Having moved to Long Island from Long Beach, Calif., Weiner was looking to acquire a business that he did not have to rush to at 9 a.m. Weiner’s wife worked as a school teacher and left early for the classroom, and Weiner wanted to be able to tend to his two young children in the morning.

“The hours were convenient for taking care of the kids,” Weiner explained.

Ten years later, Weiner has become an aficionado of the hobby business. He expanded the operation, moving it from Bayside to a larger location in Flushing at 171-69 46th Ave.

As one of two hobby shops in Queens, Fantasia has become somewhat of a mecca for hobby enthusiasts.

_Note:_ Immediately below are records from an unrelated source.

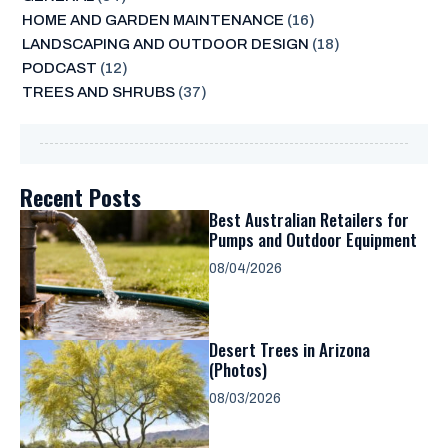
HOME AND GARDEN MAINTENANCE
(16)
LANDSCAPING AND OUTDOOR DESIGN
(18)
PODCAST
(12)
TREES AND SHRUBS
(37)
Recent Posts
Best Australian Retailers for
Pumps and Outdoor Equipment
08/04/2026
Desert Trees in Arizona
(Photos)
08/03/2026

The store is full of electric and gas cars, radio-controlled planes as well as various plastic models. Weiner and his employees, Joe Martin, Freddy Gianatiempo, and Eric Hernandez, also can do repairs on all the items they sell.

“I love this place,” said Louis Santelli, a customer who has been flying radio-controlled planes for 10 years.

Santelli said that unlike many other hobby shops, Fantasia does not overcharge.

“With Sandy and Joe, you know what you are getting,” he said.

Fantasia’s customers range in age from children to some men in their 40s.

“A lot of parents want to have their kids come in here and try a different hobby,” said Martin.

Fantasia is the gateway into two different worlds: the racing of radio-controlled cars and the flying of radio-controlled planes. Martin, a fan of radio car racing, said groups of hobbyists go from parking lot to parking lot and race their cars around makeshift tracks, but they often have to leave when police arrive.

The activity requires some skill. While the electric cars travel at speeds up to 20 miles an hour, the gas cars can reach speeds of as high as 70 miles an hour, Martin said.

Weiner, on the other hand, has become an expert at flying planes. Having started out on beginner models, Weiner now flies radio- controlled planes up to one quarter the size of manned planes, performing aerobatic twists with other members of flying clubs in front of audiences of thousands.

“The adrenaline rush you get while doing it — oh, man,” said Jim Peterkin, a self-described loyal customer of the store.

Radio flying requires a period of apprenticeship. Using what is called a “buddy box,” a beginner flier takes control of a plane, while a more experienced flier can override the flying with his own set of controls in case of a problem.

Like anything else, radio flying has a learning curve.

“Some people it takes a couple of weeks, some people a couple of years,” joked Santelli.

When he bought Fantasia, the store was struggling, Weiner said. But he lowered prices and got involved in plane clubs, helping to bring in customers to the store.

“I injected my own personality,” said Weiner. “It’s a people to people business. I joined a lot of airplane clubs.”

Peterkin said Weiner’s work has paid off.

“A lot of us drive past other stores like this to get here just because of his personality,” said Peterkin.

Peterkin gestured towards Weiner.

“This is the first friend you make in the hobby.”